=== Information provided ===
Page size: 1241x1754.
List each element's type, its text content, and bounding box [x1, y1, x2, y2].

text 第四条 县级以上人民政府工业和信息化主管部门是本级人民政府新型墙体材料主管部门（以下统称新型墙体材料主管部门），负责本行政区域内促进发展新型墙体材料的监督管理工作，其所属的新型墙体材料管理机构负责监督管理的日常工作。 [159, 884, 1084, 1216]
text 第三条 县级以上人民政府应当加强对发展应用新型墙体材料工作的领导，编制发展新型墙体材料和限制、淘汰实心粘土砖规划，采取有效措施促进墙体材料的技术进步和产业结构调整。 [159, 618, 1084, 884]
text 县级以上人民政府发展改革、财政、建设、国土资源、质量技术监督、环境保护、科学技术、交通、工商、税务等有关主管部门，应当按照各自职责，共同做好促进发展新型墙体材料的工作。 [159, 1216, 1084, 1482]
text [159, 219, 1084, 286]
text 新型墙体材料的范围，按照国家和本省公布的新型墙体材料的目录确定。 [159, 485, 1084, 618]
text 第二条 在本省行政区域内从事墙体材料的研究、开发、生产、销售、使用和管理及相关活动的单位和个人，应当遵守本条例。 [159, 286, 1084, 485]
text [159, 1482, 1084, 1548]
===
_Brief:_ Reproduce all lines from the records above that include the word "text".

_Written solution:_
List each element's type, its text content, and bounding box [x1, y1, x2, y2].
text 第四条 县级以上人民政府工业和信息化主管部门是本级人民政府新型墙体材料主管部门（以下统称新型墙体材料主管部门），负责本行政区域内促进发展新型墙体材料的监督管理工作，其所属的新型墙体材料管理机构负责监督管理的日常工作。 [159, 884, 1084, 1216]
text 第三条 县级以上人民政府应当加强对发展应用新型墙体材料工作的领导，编制发展新型墙体材料和限制、淘汰实心粘土砖规划，采取有效措施促进墙体材料的技术进步和产业结构调整。 [159, 618, 1084, 884]
text 县级以上人民政府发展改革、财政、建设、国土资源、质量技术监督、环境保护、科学技术、交通、工商、税务等有关主管部门，应当按照各自职责，共同做好促进发展新型墙体材料的工作。 [159, 1216, 1084, 1482]
text [159, 219, 1084, 286]
text 新型墙体材料的范围，按照国家和本省公布的新型墙体材料的目录确定。 [159, 485, 1084, 618]
text 第二条 在本省行政区域内从事墙体材料的研究、开发、生产、销售、使用和管理及相关活动的单位和个人，应当遵守本条例。 [159, 286, 1084, 485]
text [159, 1482, 1084, 1548]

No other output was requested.